By contrast, my dissertation challenges the idea that dialect and alphabet alone are sufficient criteria for ethnicity. I argue that artisans used inscriptions to evoke a variety of identities and meanings based on patterns and contexts of use. To that end, I investigate an important but neglected corpus: so-called mixed inscriptions in pottery and stone, examples of which date from c. 675 to 336 BCE. A mixed inscription employs a dialect and/or alphabet that does not conform to the putative norm for a particular region of manufacture (for instance, an inscription in a non-Athenian dialect or alphabet on an Athenian clay pot). Mixed inscriptions remain an obscure topic confined mainly to epigraphical studies, yet they exemplify the problem with assuming a direct correlation among dialect, script, and ethnicity and vividly illustrate the need to reconsider the role of inscriptions in Greek art.
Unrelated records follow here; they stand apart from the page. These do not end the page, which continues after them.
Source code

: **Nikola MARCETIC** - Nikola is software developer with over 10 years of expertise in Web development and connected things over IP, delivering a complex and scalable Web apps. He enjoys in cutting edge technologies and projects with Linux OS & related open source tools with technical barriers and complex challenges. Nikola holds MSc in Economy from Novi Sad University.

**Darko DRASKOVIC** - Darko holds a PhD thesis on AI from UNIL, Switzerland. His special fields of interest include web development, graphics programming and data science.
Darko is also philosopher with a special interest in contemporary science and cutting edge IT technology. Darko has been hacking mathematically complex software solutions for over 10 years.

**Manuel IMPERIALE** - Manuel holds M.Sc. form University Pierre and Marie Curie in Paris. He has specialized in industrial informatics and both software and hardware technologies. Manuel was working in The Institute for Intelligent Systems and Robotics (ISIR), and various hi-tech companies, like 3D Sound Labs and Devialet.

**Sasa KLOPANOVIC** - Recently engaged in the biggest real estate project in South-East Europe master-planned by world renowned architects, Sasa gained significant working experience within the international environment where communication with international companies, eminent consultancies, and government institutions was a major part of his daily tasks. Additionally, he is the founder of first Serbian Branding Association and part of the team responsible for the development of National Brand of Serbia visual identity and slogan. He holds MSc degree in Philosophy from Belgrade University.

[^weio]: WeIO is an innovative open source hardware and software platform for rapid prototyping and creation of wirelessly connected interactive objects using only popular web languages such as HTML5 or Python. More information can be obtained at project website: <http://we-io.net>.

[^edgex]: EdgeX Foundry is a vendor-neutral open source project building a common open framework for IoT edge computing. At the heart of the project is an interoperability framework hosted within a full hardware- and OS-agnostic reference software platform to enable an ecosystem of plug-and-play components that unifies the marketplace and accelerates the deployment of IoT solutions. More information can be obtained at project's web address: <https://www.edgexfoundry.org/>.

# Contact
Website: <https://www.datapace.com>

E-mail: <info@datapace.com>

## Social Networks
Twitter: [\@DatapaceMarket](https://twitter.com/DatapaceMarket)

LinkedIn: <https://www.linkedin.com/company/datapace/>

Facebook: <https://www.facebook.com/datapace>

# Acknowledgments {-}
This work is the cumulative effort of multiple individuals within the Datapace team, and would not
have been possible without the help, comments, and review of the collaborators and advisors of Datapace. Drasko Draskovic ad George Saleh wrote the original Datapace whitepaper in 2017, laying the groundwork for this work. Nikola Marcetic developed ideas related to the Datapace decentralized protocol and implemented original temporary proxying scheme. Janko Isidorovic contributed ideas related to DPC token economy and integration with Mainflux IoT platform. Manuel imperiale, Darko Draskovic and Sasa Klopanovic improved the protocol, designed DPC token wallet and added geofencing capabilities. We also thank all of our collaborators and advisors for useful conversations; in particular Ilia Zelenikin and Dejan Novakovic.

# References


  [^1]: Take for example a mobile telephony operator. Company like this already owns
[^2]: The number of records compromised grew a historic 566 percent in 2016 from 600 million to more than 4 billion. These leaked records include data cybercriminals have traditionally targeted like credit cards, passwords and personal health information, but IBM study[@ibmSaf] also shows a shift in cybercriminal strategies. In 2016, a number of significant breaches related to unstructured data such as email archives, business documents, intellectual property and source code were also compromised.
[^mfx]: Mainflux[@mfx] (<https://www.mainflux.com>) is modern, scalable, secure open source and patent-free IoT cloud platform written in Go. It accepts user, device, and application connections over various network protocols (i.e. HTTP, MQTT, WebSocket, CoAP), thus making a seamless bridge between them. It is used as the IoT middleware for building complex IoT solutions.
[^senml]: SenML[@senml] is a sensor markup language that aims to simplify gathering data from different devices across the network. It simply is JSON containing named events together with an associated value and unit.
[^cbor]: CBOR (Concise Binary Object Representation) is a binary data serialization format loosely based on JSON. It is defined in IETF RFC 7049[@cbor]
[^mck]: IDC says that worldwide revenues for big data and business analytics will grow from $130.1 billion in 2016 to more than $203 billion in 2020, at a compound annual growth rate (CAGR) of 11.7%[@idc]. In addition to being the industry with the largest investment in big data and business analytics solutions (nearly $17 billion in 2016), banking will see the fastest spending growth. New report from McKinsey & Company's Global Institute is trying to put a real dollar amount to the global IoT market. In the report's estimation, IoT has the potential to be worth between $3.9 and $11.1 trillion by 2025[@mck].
Classical Athens offers a well-documented precedent for the use of a nonlocal script as evidence for a change in cultural practice. In chapter 2 of my dissertation, I explore the ways in which the Ionic alphabet was employed to represent Athenian identity in two very distinctive types of Athenian vase inscriptions dating from c. 460 to 336 BCE. I argue that what began as a script to mark difference (for instance, to set an individual apart from the collective) ended up integrating the Athenian empire and its allies into the very core of Athenian civic and religious life.
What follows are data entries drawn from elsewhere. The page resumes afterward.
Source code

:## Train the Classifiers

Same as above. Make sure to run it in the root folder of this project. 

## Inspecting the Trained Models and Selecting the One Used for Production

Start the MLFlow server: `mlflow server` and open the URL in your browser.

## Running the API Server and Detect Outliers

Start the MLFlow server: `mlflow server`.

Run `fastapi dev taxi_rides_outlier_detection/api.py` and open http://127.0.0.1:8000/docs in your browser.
Chapter 3 investigates the Panhellenic sanctuaries of Delphi and Olympia. With a focus on stone statue bases, I examine the ways in which mixed inscriptions may signify an artisan’s or patron’s identity and how that same identity may be expressed in different ways depending on the sanctuary. I argue that the use of a certain script or dialect is a stylistic choice that has various cultural and political meanings depending on its context of use.
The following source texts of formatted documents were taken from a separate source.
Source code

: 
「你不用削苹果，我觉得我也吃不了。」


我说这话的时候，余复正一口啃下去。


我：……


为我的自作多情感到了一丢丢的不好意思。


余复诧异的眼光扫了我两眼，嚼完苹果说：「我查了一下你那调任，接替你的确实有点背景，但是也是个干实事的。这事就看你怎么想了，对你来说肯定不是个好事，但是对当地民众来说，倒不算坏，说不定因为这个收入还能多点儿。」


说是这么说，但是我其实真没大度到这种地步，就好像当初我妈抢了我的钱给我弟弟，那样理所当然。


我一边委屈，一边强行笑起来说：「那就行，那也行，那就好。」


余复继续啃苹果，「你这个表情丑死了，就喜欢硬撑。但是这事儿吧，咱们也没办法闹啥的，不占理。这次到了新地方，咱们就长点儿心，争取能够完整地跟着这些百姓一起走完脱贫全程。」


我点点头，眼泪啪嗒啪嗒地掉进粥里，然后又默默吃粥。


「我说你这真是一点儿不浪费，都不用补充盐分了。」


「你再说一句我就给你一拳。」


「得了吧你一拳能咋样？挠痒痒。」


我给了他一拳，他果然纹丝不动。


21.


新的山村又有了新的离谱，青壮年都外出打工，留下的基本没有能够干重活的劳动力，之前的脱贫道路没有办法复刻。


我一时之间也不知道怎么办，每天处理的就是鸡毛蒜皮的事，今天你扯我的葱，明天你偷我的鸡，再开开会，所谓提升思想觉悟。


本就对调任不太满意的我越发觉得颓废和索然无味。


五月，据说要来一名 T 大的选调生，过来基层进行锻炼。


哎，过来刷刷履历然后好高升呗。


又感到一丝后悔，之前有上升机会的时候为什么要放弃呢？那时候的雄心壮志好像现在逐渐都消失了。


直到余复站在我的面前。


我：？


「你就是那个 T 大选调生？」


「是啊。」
Chapter 4 explores the ways in which artisans used alphabet and/or dialect in mixed inscriptions on Greek pottery to allude to poetic genre or to visualize poetry. For instance, an Athenian red-figure cup by Douris (c. 490–480 BCE) portrays a book roll with a poetic inscription that invokes the muses in an Aeolic dialect. These inscriptions are not meant to quote a source text but instead are used to allude to poetic genre—to make poetry apparent. The chapter focuses on the ways in which epigraphical features become visual attributes of poetry and signify in relation to pictorial narrative. As the first study to examine mixed inscriptions in Greek pottery and stone systematically from an art-historical perspective, my project generates new knowledge about the function of inscriptions in Greek art with wide-ranging implications for our understanding of identity formation in early Greek society. More broadly, it rethinks the materiality of identity and the relation of artifacts to cultural phenomena.